__Work to be completed__: Word for word, repeat each line of the listing below.

__Exercise data__:
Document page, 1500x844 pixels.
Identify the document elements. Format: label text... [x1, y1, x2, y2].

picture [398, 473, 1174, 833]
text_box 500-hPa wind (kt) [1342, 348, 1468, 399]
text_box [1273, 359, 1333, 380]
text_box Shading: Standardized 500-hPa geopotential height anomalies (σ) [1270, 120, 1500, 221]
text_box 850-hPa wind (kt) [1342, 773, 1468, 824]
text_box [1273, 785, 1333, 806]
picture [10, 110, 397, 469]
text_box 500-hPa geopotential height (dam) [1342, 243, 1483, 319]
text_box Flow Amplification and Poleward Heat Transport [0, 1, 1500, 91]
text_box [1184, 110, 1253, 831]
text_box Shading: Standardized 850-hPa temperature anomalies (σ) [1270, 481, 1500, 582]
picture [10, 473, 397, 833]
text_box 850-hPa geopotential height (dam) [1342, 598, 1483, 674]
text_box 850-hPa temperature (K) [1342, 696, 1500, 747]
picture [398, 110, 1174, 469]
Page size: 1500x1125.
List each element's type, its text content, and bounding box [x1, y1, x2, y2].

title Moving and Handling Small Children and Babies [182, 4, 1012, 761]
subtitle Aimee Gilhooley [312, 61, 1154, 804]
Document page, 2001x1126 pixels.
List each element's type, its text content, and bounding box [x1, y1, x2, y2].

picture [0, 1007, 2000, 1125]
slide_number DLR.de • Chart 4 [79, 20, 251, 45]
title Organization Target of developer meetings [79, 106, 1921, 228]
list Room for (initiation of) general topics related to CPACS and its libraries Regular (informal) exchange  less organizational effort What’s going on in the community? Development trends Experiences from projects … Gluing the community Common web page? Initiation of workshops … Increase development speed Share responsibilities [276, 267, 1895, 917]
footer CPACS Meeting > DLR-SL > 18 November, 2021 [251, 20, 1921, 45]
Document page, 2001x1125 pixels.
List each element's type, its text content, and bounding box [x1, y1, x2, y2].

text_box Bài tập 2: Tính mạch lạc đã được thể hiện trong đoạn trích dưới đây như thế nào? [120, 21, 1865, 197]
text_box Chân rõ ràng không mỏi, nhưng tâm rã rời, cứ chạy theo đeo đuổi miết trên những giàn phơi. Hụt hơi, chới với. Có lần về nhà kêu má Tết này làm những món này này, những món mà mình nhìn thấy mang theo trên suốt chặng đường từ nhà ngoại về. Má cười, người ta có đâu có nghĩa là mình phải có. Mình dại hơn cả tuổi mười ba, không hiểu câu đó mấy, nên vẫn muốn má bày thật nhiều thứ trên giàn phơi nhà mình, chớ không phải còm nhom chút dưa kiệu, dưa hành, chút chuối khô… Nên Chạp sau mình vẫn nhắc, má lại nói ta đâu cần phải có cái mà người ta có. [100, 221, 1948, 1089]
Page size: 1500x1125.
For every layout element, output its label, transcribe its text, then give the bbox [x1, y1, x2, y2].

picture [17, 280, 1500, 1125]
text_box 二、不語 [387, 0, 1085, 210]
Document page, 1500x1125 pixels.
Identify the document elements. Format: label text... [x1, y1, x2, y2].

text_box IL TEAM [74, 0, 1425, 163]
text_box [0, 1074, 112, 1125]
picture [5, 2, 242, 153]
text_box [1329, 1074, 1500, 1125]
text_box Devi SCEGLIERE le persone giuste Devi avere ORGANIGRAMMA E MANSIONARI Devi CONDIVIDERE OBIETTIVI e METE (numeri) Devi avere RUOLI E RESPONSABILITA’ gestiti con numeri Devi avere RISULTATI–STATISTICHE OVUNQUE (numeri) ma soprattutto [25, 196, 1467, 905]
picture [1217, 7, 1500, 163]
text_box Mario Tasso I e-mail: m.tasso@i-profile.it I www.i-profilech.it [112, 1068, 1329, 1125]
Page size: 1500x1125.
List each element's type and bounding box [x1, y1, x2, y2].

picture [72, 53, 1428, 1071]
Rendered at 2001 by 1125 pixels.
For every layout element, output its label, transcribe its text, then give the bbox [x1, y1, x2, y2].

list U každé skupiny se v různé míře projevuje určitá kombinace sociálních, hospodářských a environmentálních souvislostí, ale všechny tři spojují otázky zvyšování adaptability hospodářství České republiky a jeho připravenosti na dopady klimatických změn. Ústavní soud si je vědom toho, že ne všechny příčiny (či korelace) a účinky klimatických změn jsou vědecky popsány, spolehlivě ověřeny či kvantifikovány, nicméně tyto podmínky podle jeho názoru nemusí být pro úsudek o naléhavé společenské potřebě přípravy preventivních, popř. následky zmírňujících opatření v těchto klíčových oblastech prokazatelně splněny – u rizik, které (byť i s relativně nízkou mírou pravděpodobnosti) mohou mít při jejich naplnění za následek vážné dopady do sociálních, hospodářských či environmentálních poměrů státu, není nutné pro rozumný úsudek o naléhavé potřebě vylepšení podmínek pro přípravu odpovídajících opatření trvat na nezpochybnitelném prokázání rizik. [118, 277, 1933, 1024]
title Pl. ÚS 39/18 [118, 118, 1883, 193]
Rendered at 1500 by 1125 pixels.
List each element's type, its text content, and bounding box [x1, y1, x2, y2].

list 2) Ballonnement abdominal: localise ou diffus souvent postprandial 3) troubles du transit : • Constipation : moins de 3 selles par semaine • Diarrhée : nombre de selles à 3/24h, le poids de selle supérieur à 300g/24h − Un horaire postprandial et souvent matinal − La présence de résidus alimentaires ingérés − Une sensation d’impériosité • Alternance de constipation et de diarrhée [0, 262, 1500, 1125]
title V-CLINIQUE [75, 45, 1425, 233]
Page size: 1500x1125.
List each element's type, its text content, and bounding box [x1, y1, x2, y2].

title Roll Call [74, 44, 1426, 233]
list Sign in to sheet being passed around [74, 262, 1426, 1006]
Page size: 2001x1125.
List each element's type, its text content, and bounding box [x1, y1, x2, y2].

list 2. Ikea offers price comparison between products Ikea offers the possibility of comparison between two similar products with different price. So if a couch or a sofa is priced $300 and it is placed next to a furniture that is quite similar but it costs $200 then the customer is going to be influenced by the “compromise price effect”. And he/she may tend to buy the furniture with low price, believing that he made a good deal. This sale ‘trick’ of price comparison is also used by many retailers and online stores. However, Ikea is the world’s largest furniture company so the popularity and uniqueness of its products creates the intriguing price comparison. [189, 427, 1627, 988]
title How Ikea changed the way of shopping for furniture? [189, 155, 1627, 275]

__Exercise answer__:
Document page, 1500x844 pixels.
Identify the document elements. Format: label text... [x1, y1, x2, y2].

picture [398, 473, 1174, 833]
text_box 500-hPa wind (kt) [1342, 348, 1468, 399]
text_box [1273, 359, 1333, 380]
text_box Shading: Standardized 500-hPa geopotential height anomalies (σ) [1270, 120, 1500, 221]
text_box 850-hPa wind (kt) [1342, 773, 1468, 824]
text_box [1273, 785, 1333, 806]
picture [10, 110, 397, 469]
text_box 500-hPa geopotential height (dam) [1342, 243, 1483, 319]
text_box Flow Amplification and Poleward Heat Transport [0, 1, 1500, 91]
text_box [1184, 110, 1253, 831]
text_box Shading: Standardized 850-hPa temperature anomalies (σ) [1270, 481, 1500, 582]
picture [10, 473, 397, 833]
text_box 850-hPa geopotential height (dam) [1342, 598, 1483, 674]
text_box 850-hPa temperature (K) [1342, 696, 1500, 747]
picture [398, 110, 1174, 469]
Page size: 1500x1125.
List each element's type, its text content, and bounding box [x1, y1, x2, y2].

title Moving and Handling Small Children and Babies [182, 4, 1012, 761]
subtitle Aimee Gilhooley [312, 61, 1154, 804]
Document page, 2001x1126 pixels.
List each element's type, its text content, and bounding box [x1, y1, x2, y2].

picture [0, 1007, 2000, 1125]
slide_number DLR.de • Chart 4 [79, 20, 251, 45]
title Organization Target of developer meetings [79, 106, 1921, 228]
list Room for (initiation of) general topics related to CPACS and its libraries Regular (informal) exchange  less organizational effort What’s going on in the community? Development trends Experiences from projects … Gluing the community Common web page? Initiation of workshops … Increase development speed Share responsibilities [276, 267, 1895, 917]
footer CPACS Meeting > DLR-SL > 18 November, 2021 [251, 20, 1921, 45]
Document page, 2001x1125 pixels.
List each element's type, its text content, and bounding box [x1, y1, x2, y2].

text_box Bài tập 2: Tính mạch lạc đã được thể hiện trong đoạn trích dưới đây như thế nào? [120, 21, 1865, 197]
text_box Chân rõ ràng không mỏi, nhưng tâm rã rời, cứ chạy theo đeo đuổi miết trên những giàn phơi. Hụt hơi, chới với. Có lần về nhà kêu má Tết này làm những món này này, những món mà mình nhìn thấy mang theo trên suốt chặng đường từ nhà ngoại về. Má cười, người ta có đâu có nghĩa là mình phải có. Mình dại hơn cả tuổi mười ba, không hiểu câu đó mấy, nên vẫn muốn má bày thật nhiều thứ trên giàn phơi nhà mình, chớ không phải còm nhom chút dưa kiệu, dưa hành, chút chuối khô… Nên Chạp sau mình vẫn nhắc, má lại nói ta đâu cần phải có cái mà người ta có. [100, 221, 1948, 1089]
Page size: 1500x1125.
For every layout element, output its label, transcribe its text, then give the bbox [x1, y1, x2, y2].

picture [17, 280, 1500, 1125]
text_box 二、不語 [387, 0, 1085, 210]
Document page, 1500x1125 pixels.
Identify the document elements. Format: label text... [x1, y1, x2, y2].

text_box IL TEAM [74, 0, 1425, 163]
text_box [0, 1074, 112, 1125]
picture [5, 2, 242, 153]
text_box [1329, 1074, 1500, 1125]
text_box Devi SCEGLIERE le persone giuste Devi avere ORGANIGRAMMA E MANSIONARI Devi CONDIVIDERE OBIETTIVI e METE (numeri) Devi avere RUOLI E RESPONSABILITA’ gestiti con numeri Devi avere RISULTATI–STATISTICHE OVUNQUE (numeri) ma soprattutto [25, 196, 1467, 905]
picture [1217, 7, 1500, 163]
text_box Mario Tasso I e-mail: m.tasso@i-profile.it I www.i-profilech.it [112, 1068, 1329, 1125]
Page size: 1500x1125.
List each element's type and bounding box [x1, y1, x2, y2].

picture [72, 53, 1428, 1071]
Rendered at 2001 by 1125 pixels.
For every layout element, output its label, transcribe its text, then give the bbox [x1, y1, x2, y2].

list U každé skupiny se v různé míře projevuje určitá kombinace sociálních, hospodářských a environmentálních souvislostí, ale všechny tři spojují otázky zvyšování adaptability hospodářství České republiky a jeho připravenosti na dopady klimatických změn. Ústavní soud si je vědom toho, že ne všechny příčiny (či korelace) a účinky klimatických změn jsou vědecky popsány, spolehlivě ověřeny či kvantifikovány, nicméně tyto podmínky podle jeho názoru nemusí být pro úsudek o naléhavé společenské potřebě přípravy preventivních, popř. následky zmírňujících opatření v těchto klíčových oblastech prokazatelně splněny – u rizik, které (byť i s relativně nízkou mírou pravděpodobnosti) mohou mít při jejich naplnění za následek vážné dopady do sociálních, hospodářských či environmentálních poměrů státu, není nutné pro rozumný úsudek o naléhavé potřebě vylepšení podmínek pro přípravu odpovídajících opatření trvat na nezpochybnitelném prokázání rizik. [118, 277, 1933, 1024]
title Pl. ÚS 39/18 [118, 118, 1883, 193]
Rendered at 1500 by 1125 pixels.
List each element's type, its text content, and bounding box [x1, y1, x2, y2].

list 2) Ballonnement abdominal: localise ou diffus souvent postprandial 3) troubles du transit : • Constipation : moins de 3 selles par semaine • Diarrhée : nombre de selles à 3/24h, le poids de selle supérieur à 300g/24h − Un horaire postprandial et souvent matinal − La présence de résidus alimentaires ingérés − Une sensation d’impériosité • Alternance de constipation et de diarrhée [0, 262, 1500, 1125]
title V-CLINIQUE [75, 45, 1425, 233]
Page size: 1500x1125.
List each element's type, its text content, and bounding box [x1, y1, x2, y2].

title Roll Call [74, 44, 1426, 233]
list Sign in to sheet being passed around [74, 262, 1426, 1006]
Page size: 2001x1125.
List each element's type, its text content, and bounding box [x1, y1, x2, y2].

list 2. Ikea offers price comparison between products Ikea offers the possibility of comparison between two similar products with different price. So if a couch or a sofa is priced $300 and it is placed next to a furniture that is quite similar but it costs $200 then the customer is going to be influenced by the “compromise price effect”. And he/she may tend to buy the furniture with low price, believing that he made a good deal. This sale ‘trick’ of price comparison is also used by many retailers and online stores. However, Ikea is the world’s largest furniture company so the popularity and uniqueness of its products creates the intriguing price comparison. [189, 427, 1627, 988]
title How Ikea changed the way of shopping for furniture? [189, 155, 1627, 275]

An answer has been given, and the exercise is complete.